MyBESTRuns

How Weather Affects Your Body

Want to know what the weather is going to look like? Ask your knees.

This spring saw two historic “bomb cyclones” sweep across the country. On top of the problems caused by blizzards, high winds, and severe storms, these weather systems also made for a lot of achy knees as barometric pressure bottomed out. It’s not a myth: active weather patterns, and low-pressure systems in particular, have a noticeable effect on our bodies, including joint pain, headaches, and even the occasional induced labor.

Joint pain is the most widely known effect weather has on your body. Our joints are full of fluid that allows bones to glide across one another without grinding together. This fluid is susceptible to changes in atmospheric pressure as weather systems come and go. Higher air pressure feels better on your joints. Lower air pressure means that there’s more pressure inside your joint than outside of it, causing those joint fluids and surrounding tissues to expand, leading to nagging aches and pains.

Cooler air temperatures can also make your joints feel stiffer by thickening the fluid in your joints and tightening up the tissues around them. This makes your discomfort even worse when you’re in the midst of a winter storm with low pressure. Everyone is susceptible to it, but the effects are more pronounced in people who have arthritis or existing joint injuries. Retirees don’t just move to the Sun Belt for golf and lower taxes. The warmer, calmer weather helps soothe aches and pains. 

Our sinuses and ears are also sensitive to changing weather conditions. As anyone who’s ever suffered from a severe cold can attest, these cavities in our head are prone to internal pressure increases that lead to intense and sometimes even debilitating pain. Just like our joints, lower air pressure can increase the relative pressure in our head and lead to sinus pain and earaches.

The effect weather can have on headaches is a little muddier, because the stressors and triggers that instigate each episode vary from person to person. Some people who suffer from headaches are incredibly sensitive to small changes in weather, and an approaching storm system can lay them up for a day or more. Others can soldier on through even the worst conditions without so much as a dull throb. The American Migraine Foundation says that some studies have found a correlation between migranes and drops in atmospheric pressure and air temperature, as well as increased humidity, which can trigger pain in people who suffer from this intense form of headaches.

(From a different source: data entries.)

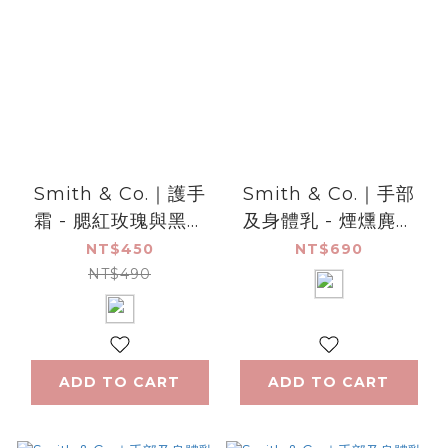
Smith & Co.｜護手
Smith & Co.｜手部
霜 - 腮紅玫瑰與黑莓
及身體乳 - 煙燻麂皮
80ml
與佛手柑 400ml
NT$450
NT$690
NT$490
ADD TO CART
ADD TO CART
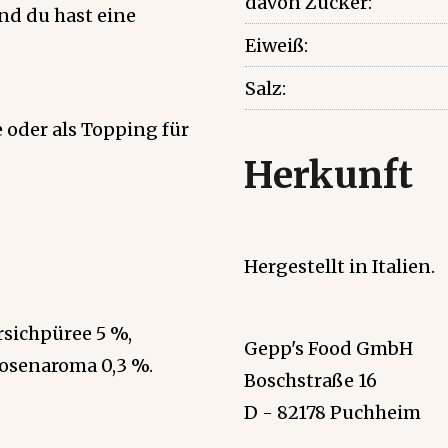
davon Zucker:
nd du hast eine
Eiweiß:
Salz:
 oder als Topping für
Herkunft
Hergestellt in Italien.
rsichpüree 5 %,
Gepp's Food GmbH
kosenaroma 0,3 %.
Boschstraße 16
D - 82178 Puchheim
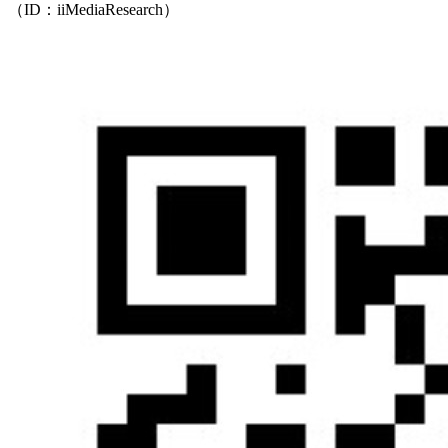
（ID：iiMediaResearch）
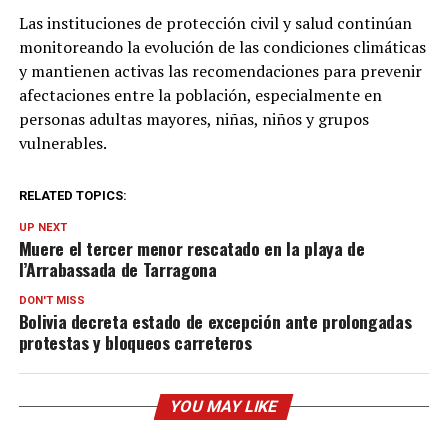
Las instituciones de protección civil y salud continúan
monitoreando la evolución de las condiciones climáticas
y mantienen activas las recomendaciones para prevenir
afectaciones entre la población, especialmente en
personas adultas mayores, niñas, niños y grupos
vulnerables.
RELATED TOPICS:
UP NEXT
Muere el tercer menor rescatado en la playa de
l’Arrabassada de Tarragona
DON'T MISS
Bolivia decreta estado de excepción ante prolongadas
protestas y bloqueos carreteros
YOU MAY LIKE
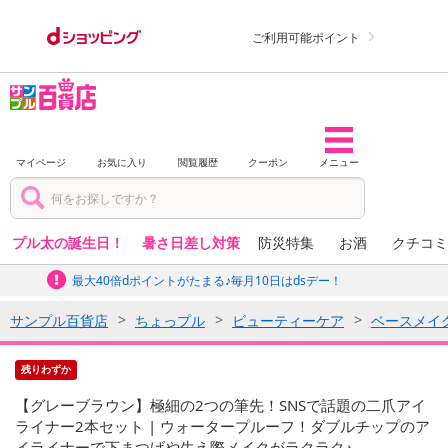
ご利用可能ポイント
マイページ
お気に入り
閲覧履歴
クーポン
メニュー
プル太の誕生日！
暑さ日差し対策
防災特集
お酒
クチコミ
最大40倍dポイントがたまる♪毎月10日はdsデー！
サンプル百貨店
ちょっプル
ビューティーケア
ベースメイ
残りわずか
【グレーブラウン】極細の2つの筆先！SNSで話題の二爪アイ
ライナー2本セット | ウォータープルーフ！ダブルチップのア
イライナーで下まつげや生え際メイクがラクラク♪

We often hear reports of a “baby boom” occurring in communities that have endured a hurricane about nine months after it makes landfall, but a sudden drop in air pressure, like you would see during a hurricane or major winter storm, can induce labor for some pregnant women in the storm’s path. Several Japanese doctors conducted a study of their patients over a seven-year period and found that there was a significant relationship between a drop in air pressure and patients experiencing their water breaking or a “spontaneous delivery.”

Extreme temperatures can also take a hefty toll on our body, especially when combined with aggravating factors such as humidity and wind. Despite the misplaced cynicism of people who think they’re fake numbers meant to hype people up, the summertime heat index and wintertime wind chill are two important measurements that tell you how safe it is to venture outdoors unprotected.

The heat index tells us how much hotter it feels due to the amount of moisture in the air. Our bodies cool off through the evaporation of sweat. Less sweat evaporates from our skin when the humidity ticks up on a hot day. This process prevents us from cooling off effectively, which can quickly lead to heat exhaustion or heat stroke. A humid, 90-degree afternoon can cause problems for you quicker than a 90-degree day that’s dry as a bone.

Wind chill, on the other hand, tells us how much colder a winter day feels when you add in the effect of the wind. Human skin cools off much faster on a cold and windy day than it would if the wind wasn’t blowing. This allows frostbite and hypothermia to set in quicker than you would otherwise expect given the raw air temperature. 

Despite the different ways weather affects your body, you definitely can’t catch a cold because of the weather. Both the cold and the flu are caused by viruses contracted from another person. You have a better chance of contracting the cold or flu during the winter months since viruses live longer in colder, drier weather—conditions that also weaken our immune systems and drive us into close proximity indoors. Cold weather can give you a runny nose, chills, and a headache, all of which mimic symptoms of viruses, but the cold itself can’t give you a cold.